WildFusion: Individual Animal Identification with Calibrated Similarity Fusion
Vojtěch Cermak, Lukas Picek, Lukáš Adam, Lukáš Neumann, Jiří Matas
TL;DR
WildFusion tackles zero-shot animal re-identification by fusing calibrated global embeddings and local matching scores. It defines a global similarity $s_G$ from embeddings like MegaDescriptor or DINOv2, a local similarity $s_L$ from matches such as LoFTR or LightGlue with a threshold $\mu$, calibrates these scores to probabilities and ensembles them into a final $s_F$ using weighted averaging. The approach achieves state-of-the-art performance across 17 wildlife datasets, with an average top-1 accuracy of about $84.0\%$ and strong zero-shot results ($76.2\%$ on average with local scores alone), without any fine-tuning or dataset-specific calibration, while offering a practical shortlisting strategy for scalability. The method is validated through extensive ablations and is made available with public code and pre-trained models, underscoring its potential for practical ecology and conservation applications. Limitations include reliance on off-the-shelf local matchers trained on static imagery and a primarily offline deployment focus, suggesting avenues for tailoring local descriptors to wildlife imagery and enabling real-time identification.
Abstract
We propose a new method - WildFusion - for individual identification of a broad range of animal species.

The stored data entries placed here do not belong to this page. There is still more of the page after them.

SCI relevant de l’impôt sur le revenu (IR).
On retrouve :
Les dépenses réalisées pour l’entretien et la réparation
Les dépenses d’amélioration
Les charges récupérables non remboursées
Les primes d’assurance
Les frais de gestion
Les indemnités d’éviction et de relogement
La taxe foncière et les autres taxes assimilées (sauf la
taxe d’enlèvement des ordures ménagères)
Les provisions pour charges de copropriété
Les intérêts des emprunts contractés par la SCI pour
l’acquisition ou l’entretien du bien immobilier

The method fuses deep scores (e.g., MegaDescriptor or DINOv2) and local matching similarity (e.g., LoFTR and LightGlue) to identify individual animals. The global and local information fusion is facilitated by similarity score calibration. In a zero-shot setting, relying on local similarity score only, WildFusion achieved mean accuracy, measured on 17 datasets, of 76.2%. This is better than the state-of-the-art model, MegaDescriptor-L, whose training set included 15 of the 17 datasets. If a dataset-specific calibration is applied, mean accuracy increases by 2.3% percentage points. WildFusion, with both local and global similarity scores, outperforms the state-of-the-art significantly - mean accuracy reached 84.0%, an increase of 8.5 percentage points; the mean relative error drops by 35%. We make the code and pre-trained models publicly available5, enabling immediate use in ecology and conservation.